The Manono Project is potentially one of the world’s largest lithium-rich LCT (lithium, caesium, tantalum) pegmatite deposits. The Manono pegmatite extends for a strike length of at least 13km and is more than 240m thick in places. The Manono Project includes the historic Manono Mine, a pegmatite deposit mined for its tin content from 1919 to 1982.

The Company also holds a 100 per cent interest in the Manono Extension Project which surrounds the Manono Project.

In addition, AVZ holds a 60 per cent interest in the Katanga Regional Project which comprises seven exploration licences in the Kibaran Belt in southern DRC which are known to host lithium-bearing pegmatites.

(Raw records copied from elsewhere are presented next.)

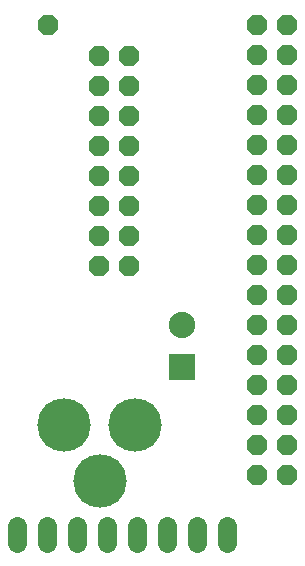
<source format=gbr>
G04 EAGLE Gerber X2 export*
%TF.Part,Single*%
%TF.FileFunction,Soldermask,Top,1*%
%TF.FilePolarity,Negative*%
%TF.GenerationSoftware,Autodesk,EAGLE,8.7.1*%
%TF.CreationDate,2018-04-06T15:57:59Z*%
G75*
%MOMM*%
%FSLAX34Y34*%
%LPD*%
%AMOC8*
5,1,8,0,0,1.08239X$1,22.5*%
G01*
%ADD10C,1.625600*%
%ADD11P,1.869504X8X292.500000*%
%ADD12C,4.521200*%
%ADD13R,2.235200X2.235200*%
%ADD14C,2.235200*%
%ADD15P,1.869504X8X22.500000*%


D10*
X21590Y18288D02*
X21590Y32512D01*
X46990Y32512D02*
X46990Y18288D01*
X72390Y18288D02*
X72390Y32512D01*
X97790Y32512D02*
X97790Y18288D01*
X123190Y18288D02*
X123190Y32512D01*
X148590Y32512D02*
X148590Y18288D01*
X173990Y18288D02*
X173990Y32512D01*
X199390Y32512D02*
X199390Y18288D01*
D11*
X91440Y430530D03*
X116840Y430530D03*
X91440Y405130D03*
X116840Y405130D03*
X91440Y379730D03*
X116840Y379730D03*
X91440Y354330D03*
X116840Y354330D03*
X91440Y328930D03*
X116840Y328930D03*
X91440Y303530D03*
X116840Y303530D03*
X91440Y278130D03*
X116840Y278130D03*
X91440Y252730D03*
X116840Y252730D03*
D12*
X121760Y118110D03*
X61760Y118110D03*
X91760Y71110D03*
D13*
X161290Y167640D03*
D14*
X161290Y202640D03*
D15*
X48260Y457200D03*
D11*
X224790Y457200D03*
X250190Y457200D03*
X224790Y431800D03*
X250190Y431800D03*
X224790Y406400D03*
X250190Y406400D03*
X224790Y381000D03*
X250190Y381000D03*
X224790Y355600D03*
X250190Y355600D03*
X224790Y330200D03*
X250190Y330200D03*
X224790Y304800D03*
X250190Y304800D03*
X224790Y279400D03*
X250190Y279400D03*
X224790Y254000D03*
X250190Y254000D03*
X224790Y228600D03*
X250190Y228600D03*
X224790Y203200D03*
X250190Y203200D03*
X224790Y177800D03*
X250190Y177800D03*
X224790Y152400D03*
X250190Y152400D03*
X224790Y127000D03*
X250190Y127000D03*
X224790Y101600D03*
X250190Y101600D03*
X224790Y76200D03*
X250190Y76200D03*
M02*

</source>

AVZ listed on the Australian Securities Exchange (ASX) in 2007 under the code AVZ.

Lithium Australia progressing German Sadisdorf project

By producing lithium from unconventional sources, Lithium Australia has identified a metallurgical process route which may provide security for the European renewable energy industry.

Lithium Australia is of the opinion that, by situating a SiLeach® plant at Sadisdorf to treat locally available micas and converting the lithium chemicals produced to cathode powders. This has been previously demonstrated at pilot scale.